**How to complete this task:** Continue the passage on converting a satellite's noise test sound pressure spectrum into pulsating pressure spectral density from the point where it stops.

**Page extract:**
2.2. Equivalent Acoustic Excitation

This article performs similar computations on the sound pressure spectrum of a certain satellite, transforming the sound pressure spectrum into pulsating pressure power spectral density. The specific sound pressure spectrum is shown in

Table 1. Conditions for satellite noise testing.

Center Frequency of Octave Bandwidth (Hz)	Sound Pressure Level (dB)	Test Tolerance (dB)
31.5	119.5	−2/+4
63	132.5	−1/+3
125	136
250	136.5
500	135
1000	128.5
2000	123.5
4000	119.5	−6/+4
8000	115.5
Total sound pressure	141.5	−1/+3
Test duration	1 min

.

This article examines noise excitation as a random pressure applied to the surface of a flat plate; it is consistently dispersed and fluctuates with time. Consequently, the sound pressure spectrum presented in the above table was transformed into pulsing pressure spectral density, with the specific conversion formula detailed as follows [5]:

$$\phi (f_c)={\displaystyle \frac{P_0^2}{\Delta f_c}}{10}^{0.1L_P}$$

(10)

where $f_c$ is the Center frequency of octave bandwidth, $P_0=2.0\times {10}^{-5} \mathrm{Pa}$, $\Delta f_c$ is the bandwidth of the octave band, $L_P$ is the sound pressure level of octave band.

The challenge in predicting the vibration response of spacecraft structures to noise loads, from a mechanical standpoint, resides in the selection of damping parameter models and the consideration of fluid–structure coupling effects, the predictive relevance of reactions in frequency bands over 2000 Hz is typically negligible, this article computes the frequency range from 20 Hz to 2000 Hz. In this study, 1/3-octave sound pressure spectrum (Table 1) was converted into octave band data to serve as the input load for the structural finite element analysis. This simplification is justified by the modal characteristics of the structure under investigation, aiming to ensure the accuracy of global response predictions while effectively enhancing computational efficiency. Using the previous formula, the sound pressure spectrum under the noise test conditions within 2000 Hz presented in Table 1 was transformed into pulsating pressure spectral density, with the specific values indicated in

Table 2. Power spectral density.

**Dataset extract:**
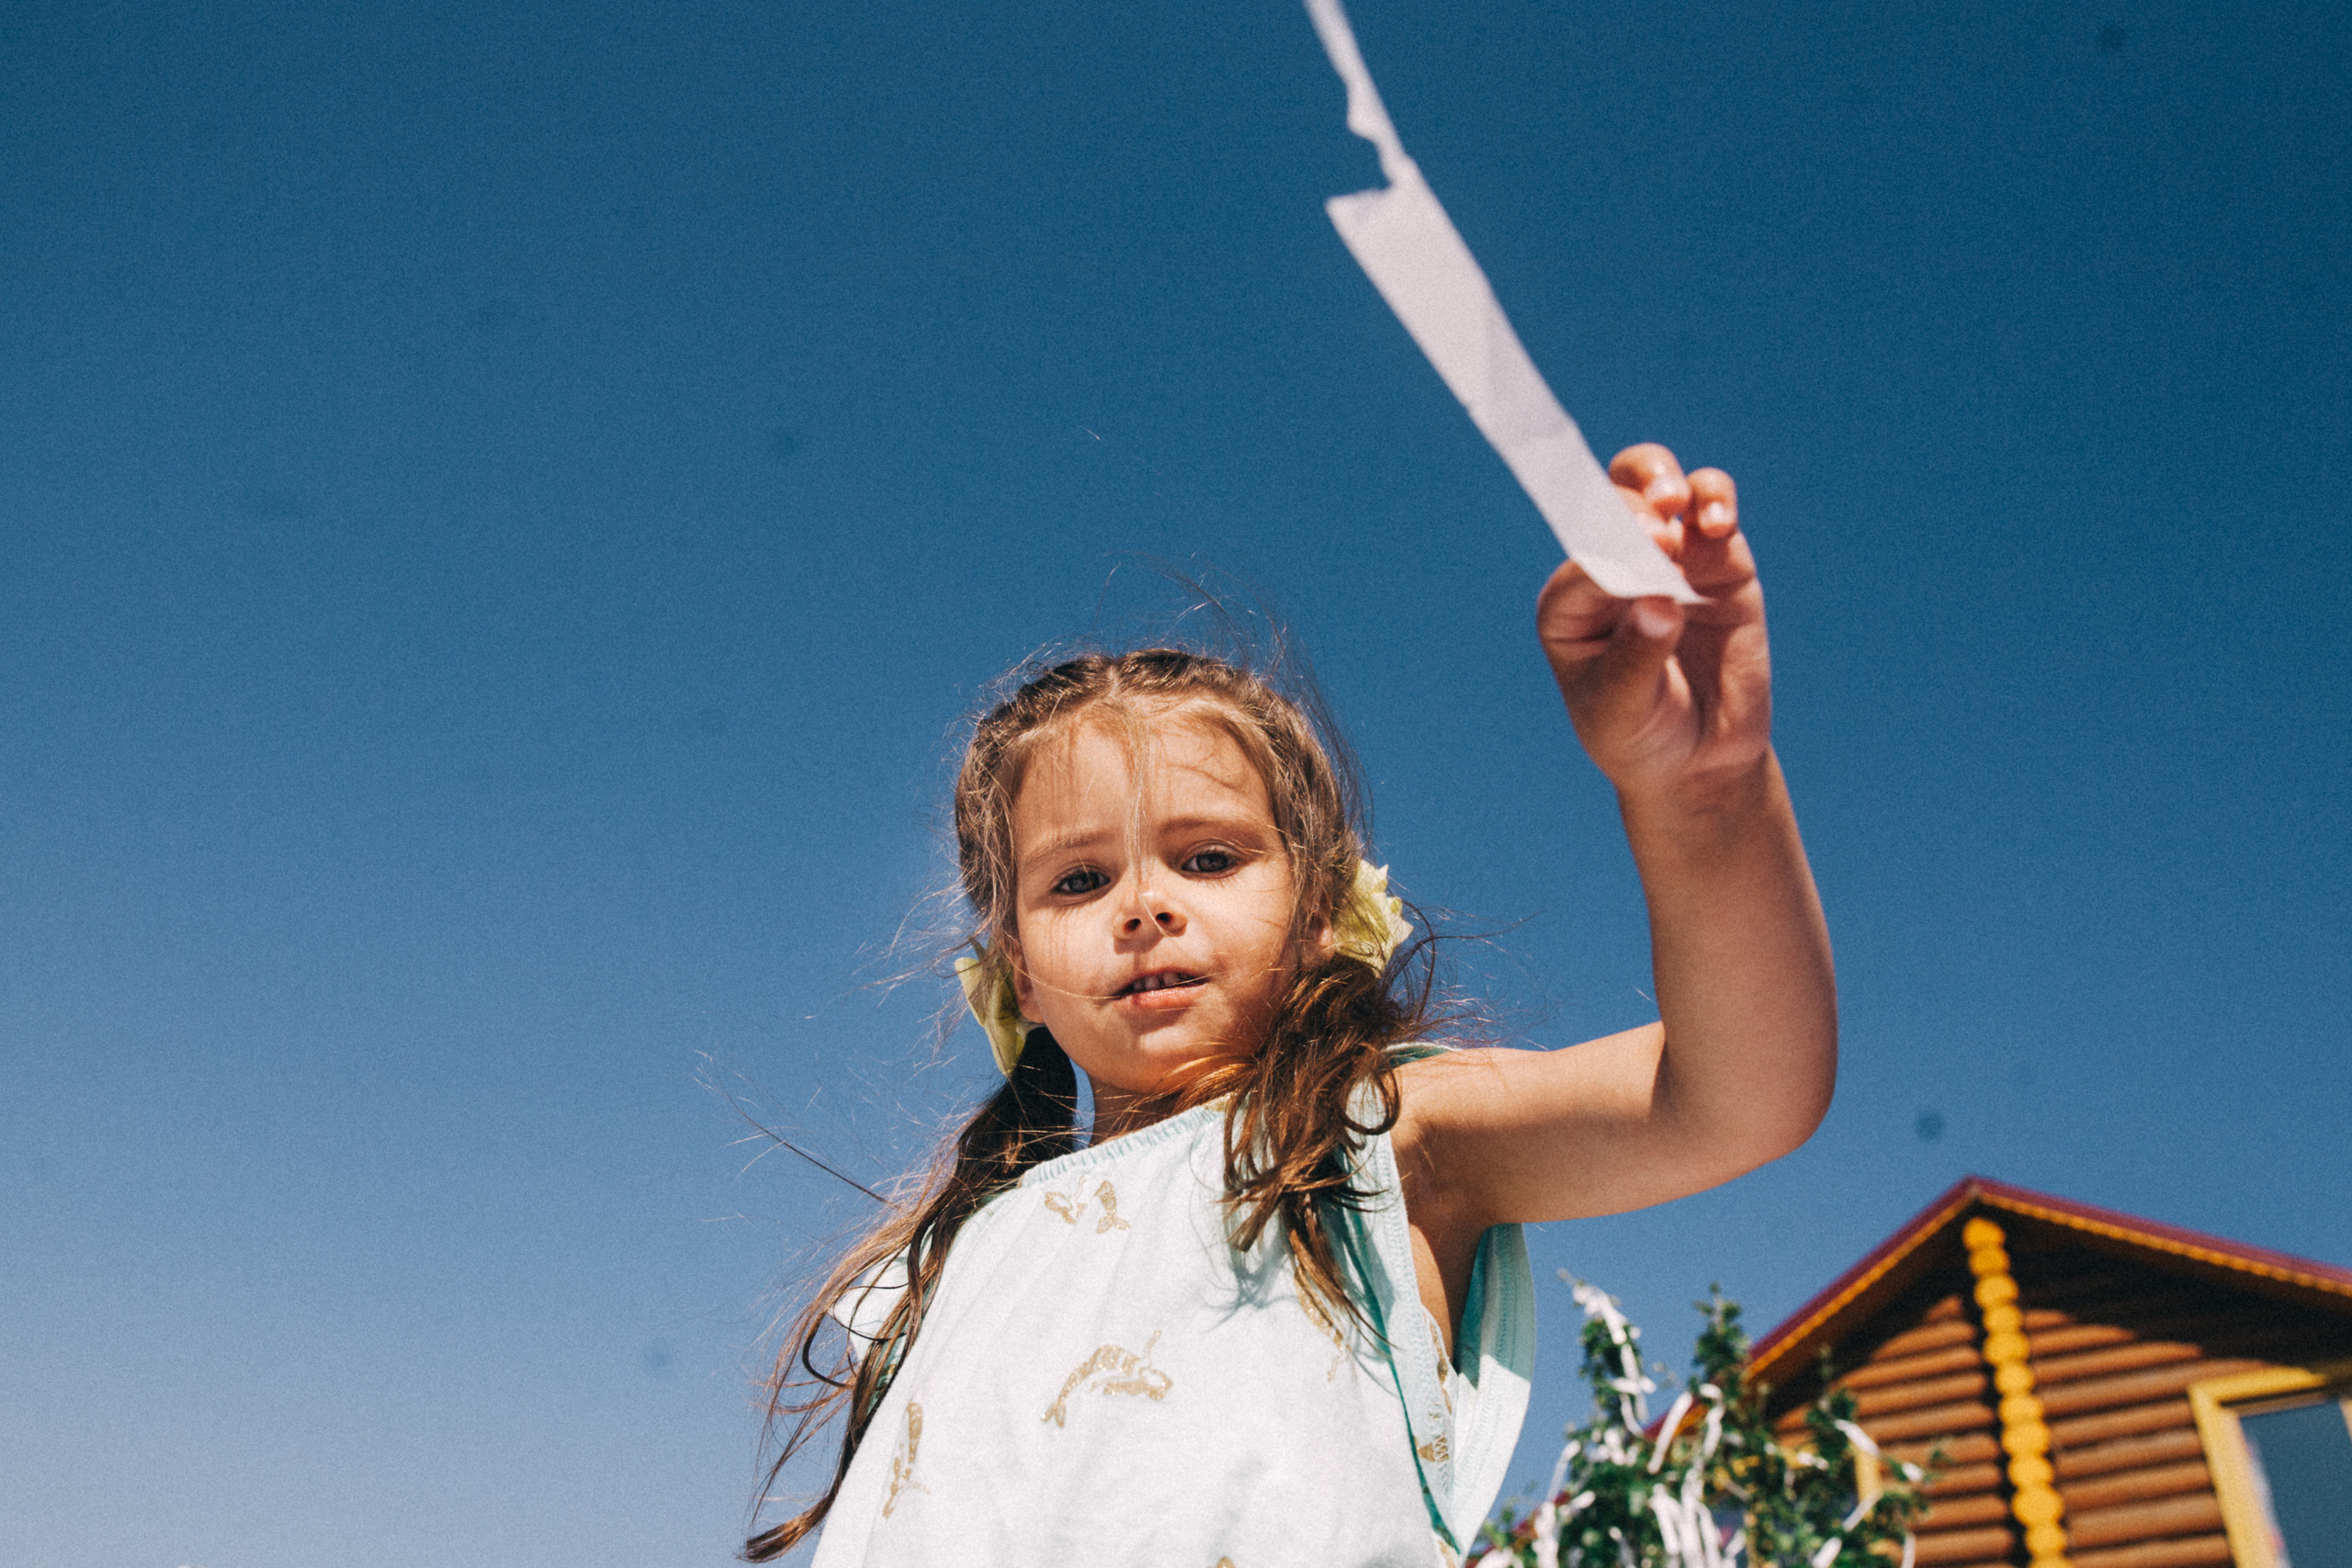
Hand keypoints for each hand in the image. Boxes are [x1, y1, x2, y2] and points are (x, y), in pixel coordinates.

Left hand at [1537, 443, 1770, 804]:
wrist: (1699, 761)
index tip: (1639, 567)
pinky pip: (1712, 508)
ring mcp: (1667, 559)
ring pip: (1657, 485)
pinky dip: (1714, 500)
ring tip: (1677, 507)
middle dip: (1629, 506)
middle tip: (1655, 533)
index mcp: (1570, 605)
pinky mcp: (1718, 561)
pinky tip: (1719, 523)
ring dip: (1663, 480)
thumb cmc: (1640, 735)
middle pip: (1609, 503)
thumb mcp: (1623, 712)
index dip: (1606, 554)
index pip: (1580, 562)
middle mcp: (1613, 570)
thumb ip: (1636, 660)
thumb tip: (1660, 603)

**Task result:**
Frequency (Hz)	Power Spectral Density (Pa2/Hz)
20~63	16.00
63~125	159.67
125~250	181.62
250~500	101.07
500~1000	35.78
1000~2000	4.00
Test duration	1 min

.

2.3. Analysis of Peak Stress Caused by Random Excitation

Segalman [34] introduced a computational method for random vibration von Mises stress. Al-Bahkali [35] introduced failure and fatigue life due to random vibration in aircraft applications. The stress response to vibration subject to random excitation, derived from finite element analysis, is usually investigated by employing von Mises stress. The failure probability of isotropic structures during a particular period of time can be expressed as the probability of exceeding the von Mises stress limit. Finite element analysis can determine the RMS value ${\sigma }_{\mathrm{m}}$ of von Mises stress.

The peak value of von Mises stress can be derived according to the $3\sigma$ principle.

$${\sigma }_S=3{\sigma }_{\mathrm{m}}$$

(11)

2.4. Stress Analysis of Strain Rosette

The stress condition at the specified place is determined by attaching strain gauges during the noise testing procedure. Assuming that the surface strain measured at a specific place is ${\epsilon }_X$, ${\epsilon }_Y$, ${\gamma }_{XY}$, it is simple to derive the strain along any angle direction at an angle $\varphi$ to ${\epsilon }_X$ by strain analysis [36]:

$${\epsilon }_{\varphi }={\displaystyle \frac{{\epsilon }_X+{\epsilon }_Y}{2}}+{\displaystyle \frac{{\epsilon }_X-{\epsilon }_Y}{2}}\cos 2\varphi +{\displaystyle \frac{{\gamma }_{XY}}{2}}\sin 2\varphi$$

(12)

The principal strain can be articulated as:

$$\begin{array}{c}{\epsilon }_1\\ {\epsilon }_2\end{array}={\displaystyle \frac{{\epsilon }_X+{\epsilon }_Y}{2}}\pm \sqrt{{({\displaystyle \frac{{\epsilon }_X-{\epsilon }_Y}{2}})}^2+{({\displaystyle \frac{{\gamma }_{XY}}{2}})}^2}$$

(13)

The principal strain direction is:

$$tg2{\varphi }_0={\displaystyle \frac{{\gamma }_{XY}}{{\epsilon }_X-{\epsilon }_Y}}$$

(14)

The principal stress and maximum shear stress can be derived using the generalized Hooke’s law.

This article employs a 45°-3 right-angled strain rosette, with its structural configuration illustrated in Figure 2.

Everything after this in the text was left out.